**What you have to do:** Please copy the entries from the line with "Citizen Archivists" up to and including the line with "of the land and sea on which", replacing "Contact Us" with "Get in Touch" and leaving everything else unchanged. Leave the pictures out of your answer.

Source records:
++++++++++

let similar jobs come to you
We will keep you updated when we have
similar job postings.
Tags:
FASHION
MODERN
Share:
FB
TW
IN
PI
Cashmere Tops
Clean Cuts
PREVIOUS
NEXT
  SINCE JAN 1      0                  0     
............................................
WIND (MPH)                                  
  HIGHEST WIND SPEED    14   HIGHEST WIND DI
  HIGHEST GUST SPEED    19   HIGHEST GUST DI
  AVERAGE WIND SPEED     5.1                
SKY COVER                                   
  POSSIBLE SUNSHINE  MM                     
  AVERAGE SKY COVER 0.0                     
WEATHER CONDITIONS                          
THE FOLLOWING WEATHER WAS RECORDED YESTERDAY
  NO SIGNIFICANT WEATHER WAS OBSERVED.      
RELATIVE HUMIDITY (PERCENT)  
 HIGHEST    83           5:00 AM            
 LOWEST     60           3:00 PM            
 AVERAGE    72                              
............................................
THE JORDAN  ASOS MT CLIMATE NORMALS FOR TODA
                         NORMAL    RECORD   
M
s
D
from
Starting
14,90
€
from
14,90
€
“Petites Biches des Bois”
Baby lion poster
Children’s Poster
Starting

++++++++++

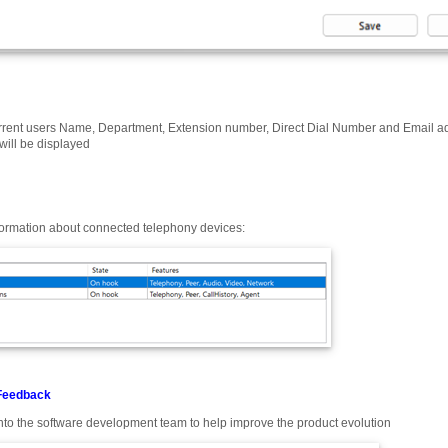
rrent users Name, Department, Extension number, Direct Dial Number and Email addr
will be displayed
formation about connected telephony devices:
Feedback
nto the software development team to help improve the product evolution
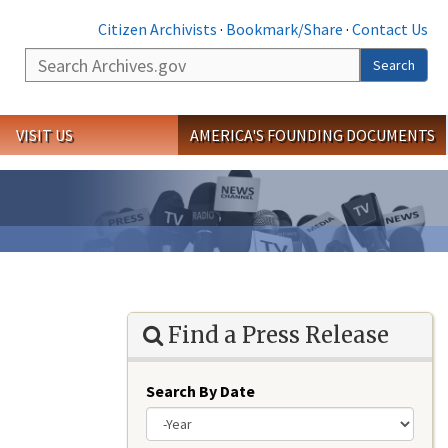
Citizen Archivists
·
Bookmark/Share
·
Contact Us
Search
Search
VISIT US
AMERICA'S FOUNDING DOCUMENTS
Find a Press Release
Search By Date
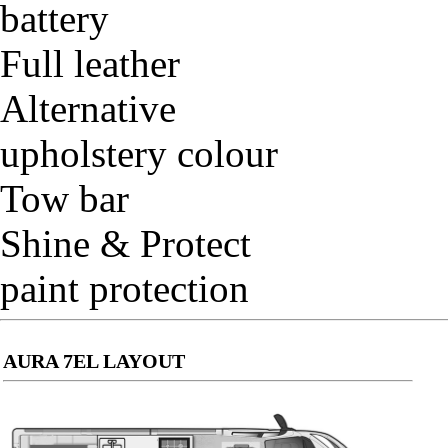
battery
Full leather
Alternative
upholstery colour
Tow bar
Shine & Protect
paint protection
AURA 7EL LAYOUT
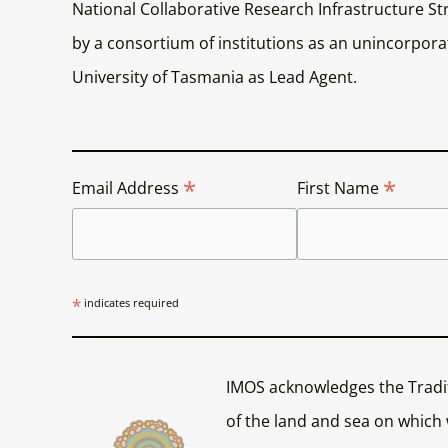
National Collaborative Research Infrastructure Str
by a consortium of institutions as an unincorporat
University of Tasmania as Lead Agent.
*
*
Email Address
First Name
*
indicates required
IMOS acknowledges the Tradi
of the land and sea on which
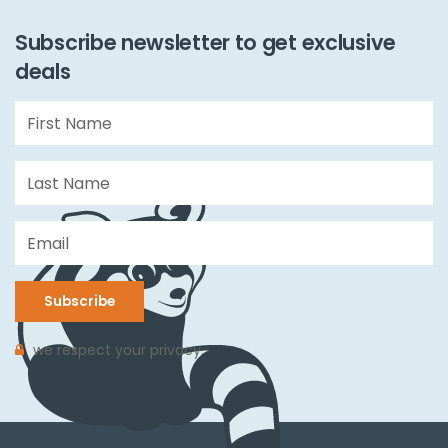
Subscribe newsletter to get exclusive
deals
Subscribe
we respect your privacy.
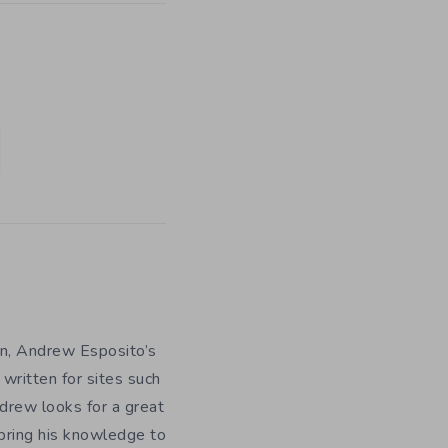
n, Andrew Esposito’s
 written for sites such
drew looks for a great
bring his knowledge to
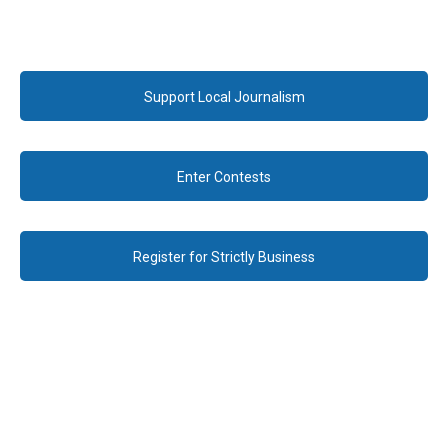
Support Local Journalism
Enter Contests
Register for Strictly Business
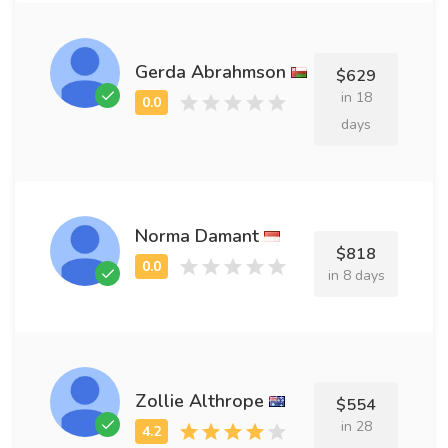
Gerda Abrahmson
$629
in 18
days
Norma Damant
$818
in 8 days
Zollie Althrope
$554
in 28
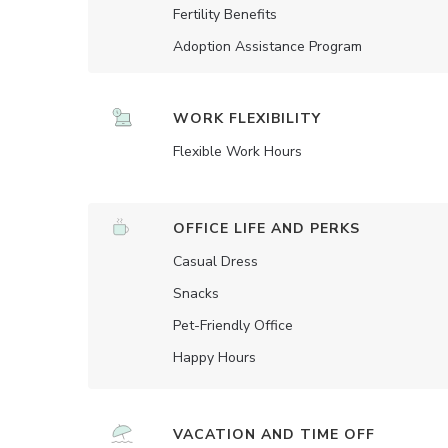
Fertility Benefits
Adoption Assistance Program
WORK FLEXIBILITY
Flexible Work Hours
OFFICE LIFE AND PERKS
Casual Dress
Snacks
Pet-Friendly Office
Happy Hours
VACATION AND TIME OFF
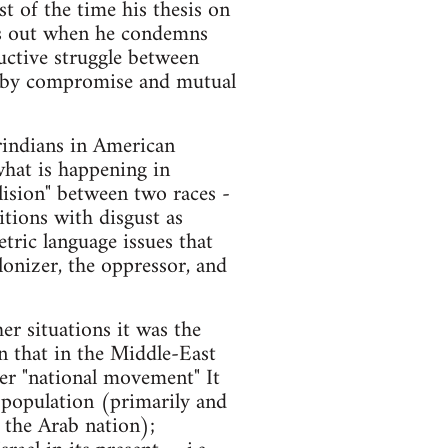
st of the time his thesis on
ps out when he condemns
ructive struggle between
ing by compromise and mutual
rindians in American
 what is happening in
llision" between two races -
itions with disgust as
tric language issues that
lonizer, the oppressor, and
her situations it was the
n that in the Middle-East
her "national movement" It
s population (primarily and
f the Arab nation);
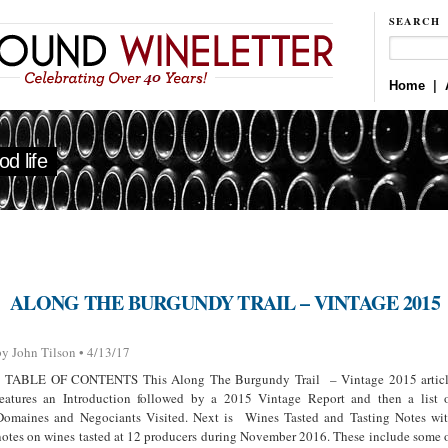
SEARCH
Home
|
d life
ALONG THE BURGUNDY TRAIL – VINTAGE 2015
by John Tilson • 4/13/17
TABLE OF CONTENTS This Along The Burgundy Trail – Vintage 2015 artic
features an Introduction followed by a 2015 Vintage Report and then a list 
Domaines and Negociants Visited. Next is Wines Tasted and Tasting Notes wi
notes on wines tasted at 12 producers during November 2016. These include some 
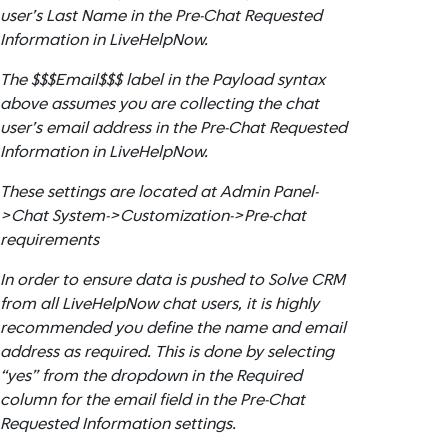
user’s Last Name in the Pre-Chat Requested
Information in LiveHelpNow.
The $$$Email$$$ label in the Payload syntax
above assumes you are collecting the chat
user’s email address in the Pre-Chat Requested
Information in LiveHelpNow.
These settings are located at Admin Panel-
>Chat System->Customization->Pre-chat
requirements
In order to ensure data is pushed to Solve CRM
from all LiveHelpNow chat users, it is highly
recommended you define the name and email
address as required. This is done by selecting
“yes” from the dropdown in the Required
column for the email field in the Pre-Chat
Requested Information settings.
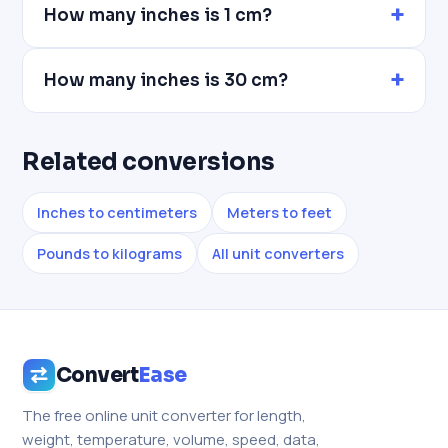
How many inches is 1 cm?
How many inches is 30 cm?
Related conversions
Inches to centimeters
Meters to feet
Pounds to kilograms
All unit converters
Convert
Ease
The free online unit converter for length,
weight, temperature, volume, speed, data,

++++++++++

**Solution for this task:**
Citizen Archivists
·
Bookmark/Share
·
Get in Touch
Search
Search
VISIT US
AMERICA'S FOUNDING DOCUMENTS
Find a Press Release
Search By Date
battery
Full leather
Alternative
upholstery colour
Tow bar
Shine & Protect
paint protection
AURA 7EL LAYOUT
National Collaborative Research Infrastructure Str
by a consortium of institutions as an unincorporat
University of Tasmania as Lead Agent.
*
*
Email Address
First Name
*
indicates required
IMOS acknowledges the Tradi
of the land and sea on which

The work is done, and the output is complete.